Mãe Ivone era uma pessoa meio austera, fechada e não se desabafava muito. Na minha infância as melhores lembranças que tenho dela eram os carneirinhos que me desenhava, lindos desenhos que me deliciavam a imaginação e com eles me transportava para lugares inimagináveis, tal era o poder de magia dos carneirinhos. Só ela, com as suas mãos de fada sabia traçar as linhas que formavam aqueles desenhos que ficaram gravados na minha memória e fantasia infantil. Sobre esses carneirinhos já falei na citada crônica.
Outra grande lembrança que tenho dela eram nossas idas ao Mercado Velho de Teresina debaixo do calorão da capital piauiense. “Oi, caior danado”, dizia eu bem pequenino de mãos dadas com mamãe. Uma outra vez, foi aquele momento constrangedor para um padre conhecido de mamãe, que me perguntara se queria ser padre .Respondi-lhe rispidamente: “- Não!” – Por quê?, insistira o sacerdote. - Padre usa vestido de mulher, retruquei-lhe ainda com firmeza. O religioso, então, desconversou sem graça e se despediu de nós.
Outro momento de grande emoção e tristeza para mim foi aquele dia em que, muitos anos depois, recebi um cartinha dela pedindo-me que não deixasse de rever meu pai, pois, segundo, ela os médicos lhe disseram que a vida dele estava por um fio. Atendi prontamente ao seu pedido e fui com um dos meus filhos visitá-lo em Teresina.

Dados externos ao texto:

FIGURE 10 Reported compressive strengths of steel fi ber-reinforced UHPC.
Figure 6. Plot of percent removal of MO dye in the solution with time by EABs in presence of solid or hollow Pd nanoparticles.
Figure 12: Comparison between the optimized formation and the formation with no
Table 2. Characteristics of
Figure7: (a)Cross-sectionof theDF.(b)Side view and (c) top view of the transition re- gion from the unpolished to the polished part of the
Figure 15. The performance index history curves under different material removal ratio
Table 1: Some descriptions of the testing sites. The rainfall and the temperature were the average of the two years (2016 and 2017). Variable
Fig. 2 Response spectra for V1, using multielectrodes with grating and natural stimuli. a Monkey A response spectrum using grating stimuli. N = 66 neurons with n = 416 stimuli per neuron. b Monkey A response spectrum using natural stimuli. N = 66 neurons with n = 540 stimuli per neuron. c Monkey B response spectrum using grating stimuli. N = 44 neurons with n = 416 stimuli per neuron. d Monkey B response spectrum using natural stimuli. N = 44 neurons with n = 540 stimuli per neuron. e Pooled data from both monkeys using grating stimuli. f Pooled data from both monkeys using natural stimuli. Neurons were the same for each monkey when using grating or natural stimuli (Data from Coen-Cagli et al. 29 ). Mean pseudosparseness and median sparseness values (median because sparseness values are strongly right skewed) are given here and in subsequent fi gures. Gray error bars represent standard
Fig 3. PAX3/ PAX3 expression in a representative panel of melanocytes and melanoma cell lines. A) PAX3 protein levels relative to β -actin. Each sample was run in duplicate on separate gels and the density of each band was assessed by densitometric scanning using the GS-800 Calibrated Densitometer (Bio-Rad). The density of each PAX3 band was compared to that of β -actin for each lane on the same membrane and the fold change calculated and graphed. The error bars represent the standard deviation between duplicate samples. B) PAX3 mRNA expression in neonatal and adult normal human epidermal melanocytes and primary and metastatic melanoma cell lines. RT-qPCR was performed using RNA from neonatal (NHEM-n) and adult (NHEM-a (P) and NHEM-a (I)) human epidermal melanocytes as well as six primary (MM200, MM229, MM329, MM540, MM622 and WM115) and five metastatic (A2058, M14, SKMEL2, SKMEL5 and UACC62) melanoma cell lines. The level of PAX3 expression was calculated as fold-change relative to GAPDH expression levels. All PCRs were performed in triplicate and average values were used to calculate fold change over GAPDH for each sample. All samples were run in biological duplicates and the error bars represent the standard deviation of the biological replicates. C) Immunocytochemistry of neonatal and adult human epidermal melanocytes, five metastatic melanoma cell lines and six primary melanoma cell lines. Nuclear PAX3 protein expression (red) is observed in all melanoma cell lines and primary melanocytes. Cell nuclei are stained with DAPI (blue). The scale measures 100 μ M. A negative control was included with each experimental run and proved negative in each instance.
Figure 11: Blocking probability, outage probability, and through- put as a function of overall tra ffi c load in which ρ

Finalmente, uma coisa associada à figura de minha mãe da qual nunca esqueci. Era o preparo da galinha assada na noite de Natal. Não havia alguém que preparasse aquela ceia como mamãe. Era algo de outro mundo. O sabor do tempero, dos ingredientes da terra piauiense, o ponto certo de assar, a dosagem certa do sal, a farofa, o arroz. Aquele sabor de comida gostosa ainda consigo sentir lá no íntimo da minha memória.
É claro que se forçasse mais a memória iria contar-lhe, leitor, mais algumas passagens agradáveis ou não do meu convívio com minha mãe. Uma coisa, contudo, nunca poderei deixar de fazer: lembrar aquela data querida e guardada para sempre, o dia 1º de março.